Et l'Église combat dans ce monde, avec le Fils, avec la protection de Marie, pour que le deuxième signe qui nous est donné dans l'Apocalypse soit effectivement réalisé. "Mort, où est ta victoire ?" Mal, où viens-tu te cacher ? Où cherches-tu à dispa­raître, loin du Seigneur ? Avons-nous encore des ar­canes où nous nous réfugions loin de cette illumina­tion que représente pour nous le don de la vie de Dieu sur la croix ? le don du Christ qui va jusqu'à la mort pour nous faire vivre ? Pour nous faire vivre aujour­d'hui de la même puissance de résurrection dans l'Église que préfigure Marie. Marie couronnée de douze étoiles, couronnée des douze apôtres, couron­née de tous ceux qui ont été baptisés et qui sont nés ainsi à la vie de Dieu. Oui, que faisons-nous de la résurrection ?

Je suis sidéré en lisant des sondages, je vois qu'il y a 90% de catholiques, mais seulement 5% de pratiquants et parmi eux un bon nombre qui ne croient pas à la résurrection. Dans ce cas-là, nous n'avons plus rien à espérer. Si nous ne croyons pas que notre âme et notre corps seront rendus à leur beauté pre­mière, à retrouver ce paradis perdu, cette ressem­blance de Dieu qu'étaient Adam et Eve, si nous ne croyons pas cela notre espérance est vaine. Nous n'avons plus rien à annoncer.

Et c'est pour cela qu'il n'y a pas, dans l'Église, de demi-mesure. On reproche à l'Église de s'occuper de choses qui ne la regardent pas. On préférerait qu'elle s'occupe simplement de spiritualité ou d'an­noncer son message. Et quand elle dit : le bonheur, c'est cela, c'est d'être auprès de Dieu et pour cela il y a des moyens qu'on appelle la morale, alors on frémit. Quand elle parle de sexualité, on ne veut plus l'enten­dre. Et pourtant, si elle a à cœur d'annoncer un tel message, une telle morale, c'est tout simplement parce qu'elle garde au cœur et devant ses yeux ce message de la résurrection qui affirme que ce sont nos corps qui ressusciteront. Non pas des corps qui après des purifications successives ou des réincarnations se­raient devenus aptes à aller vers Dieu.

Non, c'est notre corps, le lieu vivant de notre personne, le reflet de notre âme, notre corps qui de­vient le lieu de l'alliance avec Dieu, c'est ce corps-là qui est appelé à la résurrection. C'est pourquoi, dans l'Église, on s'intéresse au corps, on s'intéresse à l'hu­manité, car tout ce qui est corps est beau en tant que reflet de la beauté de Dieu, du Fils le plus beau des enfants des hommes qui nous a appelés à accueillir le don de sa vie, à respecter notre corps afin que nous puissions vivre de la résurrection qui doit transformer notre corps en la figure resplendissante d'enfants de Dieu, d'enfants de lumière.

C'est ce que nous vivons aujourd'hui dans le mystère de l'Assomption.

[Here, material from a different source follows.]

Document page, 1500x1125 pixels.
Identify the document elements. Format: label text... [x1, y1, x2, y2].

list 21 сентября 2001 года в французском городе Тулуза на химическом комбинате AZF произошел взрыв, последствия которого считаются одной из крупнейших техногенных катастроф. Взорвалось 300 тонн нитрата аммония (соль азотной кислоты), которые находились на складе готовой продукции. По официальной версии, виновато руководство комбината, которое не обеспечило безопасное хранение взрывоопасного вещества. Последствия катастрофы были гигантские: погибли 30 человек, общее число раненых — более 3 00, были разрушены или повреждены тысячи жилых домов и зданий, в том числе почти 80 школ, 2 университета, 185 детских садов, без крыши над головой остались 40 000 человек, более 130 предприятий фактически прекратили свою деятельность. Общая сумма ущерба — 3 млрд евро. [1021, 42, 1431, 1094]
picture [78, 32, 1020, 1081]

Marie monte au ciel en son corps et en son âme. Elle est préservée de la corrup­tion. Elle monte avec toute sa personne près de Dieu pour être accueillie dans le sein de la Trinité, elle qui a accueilli le Fils de Dieu dans la pureté de sa chair.

Nous aussi et surtout Charline qui va être baptisée, qui va être plongée dans la mort et la résur­rection du Christ, est appelée en ce qu'elle a en elle de plus intime, à vivre cette union, ce sacrement de Dieu dans l'amour éternel qui resplendit sur la face de Ma­rie, et donc sur cette femme de l'Apocalypse qui est l'Église, vivant de la vie de Dieu, de sa résurrection.